Items listed in a dataset:
==========

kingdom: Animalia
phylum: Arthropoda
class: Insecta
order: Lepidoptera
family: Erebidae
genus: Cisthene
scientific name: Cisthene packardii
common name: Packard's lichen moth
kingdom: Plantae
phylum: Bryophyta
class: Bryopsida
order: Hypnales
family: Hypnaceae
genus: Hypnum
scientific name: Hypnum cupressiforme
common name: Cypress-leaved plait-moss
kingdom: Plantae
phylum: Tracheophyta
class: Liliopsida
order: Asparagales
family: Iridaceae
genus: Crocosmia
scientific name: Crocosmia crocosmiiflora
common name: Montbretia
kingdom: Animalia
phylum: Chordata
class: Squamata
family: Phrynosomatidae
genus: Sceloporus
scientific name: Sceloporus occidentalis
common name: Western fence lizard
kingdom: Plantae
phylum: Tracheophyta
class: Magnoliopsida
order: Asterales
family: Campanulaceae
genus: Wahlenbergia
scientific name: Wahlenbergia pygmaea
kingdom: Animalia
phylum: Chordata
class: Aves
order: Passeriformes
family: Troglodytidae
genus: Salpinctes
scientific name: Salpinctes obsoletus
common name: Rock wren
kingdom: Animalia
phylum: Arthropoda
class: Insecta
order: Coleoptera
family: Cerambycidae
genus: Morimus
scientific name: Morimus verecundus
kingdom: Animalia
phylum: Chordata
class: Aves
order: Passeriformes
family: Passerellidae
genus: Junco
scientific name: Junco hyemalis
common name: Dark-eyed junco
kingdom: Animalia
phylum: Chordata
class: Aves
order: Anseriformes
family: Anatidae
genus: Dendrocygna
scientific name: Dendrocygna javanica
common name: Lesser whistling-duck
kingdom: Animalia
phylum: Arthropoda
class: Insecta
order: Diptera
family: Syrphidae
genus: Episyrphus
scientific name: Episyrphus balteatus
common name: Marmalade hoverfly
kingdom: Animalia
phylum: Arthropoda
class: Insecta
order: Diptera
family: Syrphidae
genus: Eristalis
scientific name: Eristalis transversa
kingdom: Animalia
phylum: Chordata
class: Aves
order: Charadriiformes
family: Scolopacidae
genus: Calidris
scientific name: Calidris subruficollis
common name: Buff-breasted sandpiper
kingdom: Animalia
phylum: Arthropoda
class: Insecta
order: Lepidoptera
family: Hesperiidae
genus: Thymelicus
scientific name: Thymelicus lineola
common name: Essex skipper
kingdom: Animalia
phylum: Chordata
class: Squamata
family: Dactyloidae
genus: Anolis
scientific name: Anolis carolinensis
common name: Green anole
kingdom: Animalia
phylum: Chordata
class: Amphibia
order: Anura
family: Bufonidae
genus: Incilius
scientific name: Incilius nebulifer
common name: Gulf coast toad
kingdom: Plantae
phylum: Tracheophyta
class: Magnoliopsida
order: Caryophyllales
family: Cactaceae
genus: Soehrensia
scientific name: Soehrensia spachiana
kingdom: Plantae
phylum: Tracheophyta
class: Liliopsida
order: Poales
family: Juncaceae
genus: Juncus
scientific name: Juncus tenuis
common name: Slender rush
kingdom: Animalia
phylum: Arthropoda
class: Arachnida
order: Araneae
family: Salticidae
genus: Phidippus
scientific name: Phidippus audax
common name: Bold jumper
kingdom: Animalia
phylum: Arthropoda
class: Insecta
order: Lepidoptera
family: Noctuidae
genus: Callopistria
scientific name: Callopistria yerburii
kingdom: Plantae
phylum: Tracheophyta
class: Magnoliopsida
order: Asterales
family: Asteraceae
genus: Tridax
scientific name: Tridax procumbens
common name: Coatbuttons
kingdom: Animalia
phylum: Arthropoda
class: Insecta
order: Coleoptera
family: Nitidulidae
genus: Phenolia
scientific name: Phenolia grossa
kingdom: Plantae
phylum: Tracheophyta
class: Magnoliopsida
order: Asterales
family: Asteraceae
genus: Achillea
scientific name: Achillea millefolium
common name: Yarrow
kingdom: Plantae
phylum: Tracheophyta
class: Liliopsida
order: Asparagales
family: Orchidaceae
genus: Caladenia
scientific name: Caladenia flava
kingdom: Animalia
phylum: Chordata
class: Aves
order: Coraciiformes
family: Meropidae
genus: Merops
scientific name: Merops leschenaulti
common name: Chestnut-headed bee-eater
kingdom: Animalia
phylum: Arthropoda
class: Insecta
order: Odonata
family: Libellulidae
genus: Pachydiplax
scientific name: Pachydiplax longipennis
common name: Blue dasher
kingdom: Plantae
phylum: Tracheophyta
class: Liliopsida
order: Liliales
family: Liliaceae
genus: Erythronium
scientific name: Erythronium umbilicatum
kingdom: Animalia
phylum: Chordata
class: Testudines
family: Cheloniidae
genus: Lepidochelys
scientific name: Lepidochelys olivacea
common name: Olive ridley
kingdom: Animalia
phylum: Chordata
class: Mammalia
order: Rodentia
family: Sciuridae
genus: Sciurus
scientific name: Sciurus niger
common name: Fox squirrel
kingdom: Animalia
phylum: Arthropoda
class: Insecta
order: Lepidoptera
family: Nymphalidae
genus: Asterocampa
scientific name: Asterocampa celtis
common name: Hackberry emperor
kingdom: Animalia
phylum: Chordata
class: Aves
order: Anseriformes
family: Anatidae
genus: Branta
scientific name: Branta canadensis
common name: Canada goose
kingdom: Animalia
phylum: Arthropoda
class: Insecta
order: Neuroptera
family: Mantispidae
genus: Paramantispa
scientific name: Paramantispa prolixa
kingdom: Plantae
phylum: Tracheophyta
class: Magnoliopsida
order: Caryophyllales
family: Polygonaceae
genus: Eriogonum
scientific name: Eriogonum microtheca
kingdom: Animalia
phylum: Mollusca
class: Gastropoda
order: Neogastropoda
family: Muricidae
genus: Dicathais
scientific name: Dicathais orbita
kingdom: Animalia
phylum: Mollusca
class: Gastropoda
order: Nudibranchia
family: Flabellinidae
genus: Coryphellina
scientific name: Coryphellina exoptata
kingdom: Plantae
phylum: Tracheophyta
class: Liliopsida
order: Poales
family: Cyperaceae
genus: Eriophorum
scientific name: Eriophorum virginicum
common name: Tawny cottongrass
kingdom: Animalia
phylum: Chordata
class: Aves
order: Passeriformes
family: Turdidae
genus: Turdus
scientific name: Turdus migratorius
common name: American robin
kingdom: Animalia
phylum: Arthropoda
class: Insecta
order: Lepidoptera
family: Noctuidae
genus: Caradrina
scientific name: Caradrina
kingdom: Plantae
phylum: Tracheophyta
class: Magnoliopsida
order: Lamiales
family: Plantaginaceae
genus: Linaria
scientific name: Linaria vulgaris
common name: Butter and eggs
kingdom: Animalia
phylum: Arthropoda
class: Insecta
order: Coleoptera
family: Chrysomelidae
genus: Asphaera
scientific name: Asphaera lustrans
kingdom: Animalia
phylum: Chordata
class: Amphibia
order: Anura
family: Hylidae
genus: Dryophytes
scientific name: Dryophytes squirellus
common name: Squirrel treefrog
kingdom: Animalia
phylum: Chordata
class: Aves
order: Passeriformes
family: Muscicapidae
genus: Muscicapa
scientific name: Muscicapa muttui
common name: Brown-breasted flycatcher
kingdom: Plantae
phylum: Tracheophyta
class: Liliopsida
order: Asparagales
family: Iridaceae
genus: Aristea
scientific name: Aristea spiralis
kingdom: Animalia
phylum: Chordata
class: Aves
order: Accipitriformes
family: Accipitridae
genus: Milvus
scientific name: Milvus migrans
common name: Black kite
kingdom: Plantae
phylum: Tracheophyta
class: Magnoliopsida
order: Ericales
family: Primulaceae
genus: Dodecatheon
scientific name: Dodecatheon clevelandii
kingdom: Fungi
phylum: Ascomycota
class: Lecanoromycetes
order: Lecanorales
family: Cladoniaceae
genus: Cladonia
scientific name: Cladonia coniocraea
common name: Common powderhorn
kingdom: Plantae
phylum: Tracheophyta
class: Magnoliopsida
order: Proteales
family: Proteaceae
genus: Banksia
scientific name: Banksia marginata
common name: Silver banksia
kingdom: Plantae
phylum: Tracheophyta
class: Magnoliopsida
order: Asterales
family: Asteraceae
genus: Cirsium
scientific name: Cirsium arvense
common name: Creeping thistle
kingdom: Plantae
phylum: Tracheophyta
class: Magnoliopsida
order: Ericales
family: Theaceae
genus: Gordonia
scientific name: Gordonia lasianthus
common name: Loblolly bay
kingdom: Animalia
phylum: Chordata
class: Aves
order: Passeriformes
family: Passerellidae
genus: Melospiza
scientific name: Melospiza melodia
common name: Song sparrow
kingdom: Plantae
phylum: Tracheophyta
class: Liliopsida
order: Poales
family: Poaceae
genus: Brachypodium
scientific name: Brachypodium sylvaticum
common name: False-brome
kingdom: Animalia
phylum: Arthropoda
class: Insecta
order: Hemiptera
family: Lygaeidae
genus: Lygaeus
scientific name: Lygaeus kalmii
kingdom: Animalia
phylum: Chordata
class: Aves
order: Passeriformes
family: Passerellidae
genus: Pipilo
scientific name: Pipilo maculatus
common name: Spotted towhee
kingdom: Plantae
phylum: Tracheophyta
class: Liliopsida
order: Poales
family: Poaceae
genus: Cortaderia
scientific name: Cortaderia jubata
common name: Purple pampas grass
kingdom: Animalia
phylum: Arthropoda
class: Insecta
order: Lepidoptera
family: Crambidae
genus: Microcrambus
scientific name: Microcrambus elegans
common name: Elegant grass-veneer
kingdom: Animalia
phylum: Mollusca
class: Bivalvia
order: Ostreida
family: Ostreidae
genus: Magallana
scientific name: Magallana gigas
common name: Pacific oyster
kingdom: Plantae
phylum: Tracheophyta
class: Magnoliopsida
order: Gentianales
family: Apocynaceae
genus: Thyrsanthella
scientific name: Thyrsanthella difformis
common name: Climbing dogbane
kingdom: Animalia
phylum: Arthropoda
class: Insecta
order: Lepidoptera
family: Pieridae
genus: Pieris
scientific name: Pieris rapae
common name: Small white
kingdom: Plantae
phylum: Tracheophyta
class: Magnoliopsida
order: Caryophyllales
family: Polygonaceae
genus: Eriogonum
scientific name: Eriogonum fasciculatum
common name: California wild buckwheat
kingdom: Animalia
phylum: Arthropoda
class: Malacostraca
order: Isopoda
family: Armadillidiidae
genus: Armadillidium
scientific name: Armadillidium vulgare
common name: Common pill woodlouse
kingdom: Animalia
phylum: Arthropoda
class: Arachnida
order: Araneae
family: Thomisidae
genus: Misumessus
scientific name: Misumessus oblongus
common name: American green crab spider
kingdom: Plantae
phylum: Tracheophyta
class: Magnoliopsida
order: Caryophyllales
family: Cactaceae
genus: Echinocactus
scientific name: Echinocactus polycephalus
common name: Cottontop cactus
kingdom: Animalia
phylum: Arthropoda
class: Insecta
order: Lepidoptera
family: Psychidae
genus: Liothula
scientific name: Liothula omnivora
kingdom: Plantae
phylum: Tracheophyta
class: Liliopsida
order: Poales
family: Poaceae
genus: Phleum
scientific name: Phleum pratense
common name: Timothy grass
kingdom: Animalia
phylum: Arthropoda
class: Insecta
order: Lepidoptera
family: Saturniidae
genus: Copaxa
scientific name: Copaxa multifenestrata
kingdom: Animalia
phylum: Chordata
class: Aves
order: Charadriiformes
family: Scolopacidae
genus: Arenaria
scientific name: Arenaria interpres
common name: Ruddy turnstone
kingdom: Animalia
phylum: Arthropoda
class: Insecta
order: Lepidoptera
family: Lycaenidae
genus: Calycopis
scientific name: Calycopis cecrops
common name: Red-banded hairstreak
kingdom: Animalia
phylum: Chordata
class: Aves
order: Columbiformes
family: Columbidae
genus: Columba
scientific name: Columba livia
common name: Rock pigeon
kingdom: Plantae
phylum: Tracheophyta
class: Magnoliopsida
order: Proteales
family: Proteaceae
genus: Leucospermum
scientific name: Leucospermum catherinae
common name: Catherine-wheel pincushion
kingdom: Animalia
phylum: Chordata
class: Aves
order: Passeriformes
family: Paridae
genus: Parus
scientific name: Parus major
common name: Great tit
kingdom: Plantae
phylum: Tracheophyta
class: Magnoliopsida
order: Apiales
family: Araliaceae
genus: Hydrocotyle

==========

Directions: Copy out the lines from the one containing "scientific name: Liothula omnivora" through the one containing "scientific name: Calycopis cecrops", inclusive, keeping each line identical to the original.

Answer for this exercise:
scientific name: Liothula omnivora
kingdom: Plantae
phylum: Tracheophyta
class: Liliopsida
order: Poales
family: Poaceae
genus: Phleum
scientific name: Phleum pratense
common name: Timothy grass
kingdom: Animalia
phylum: Arthropoda
class: Insecta
order: Lepidoptera
family: Saturniidae
genus: Copaxa
scientific name: Copaxa multifenestrata
kingdom: Animalia
phylum: Chordata
class: Aves
order: Charadriiformes
family: Scolopacidae
genus: Arenaria
scientific name: Arenaria interpres
common name: Ruddy turnstone
kingdom: Animalia
phylum: Arthropoda
class: Insecta
order: Lepidoptera
family: Lycaenidae
genus: Calycopis
scientific name: Calycopis cecrops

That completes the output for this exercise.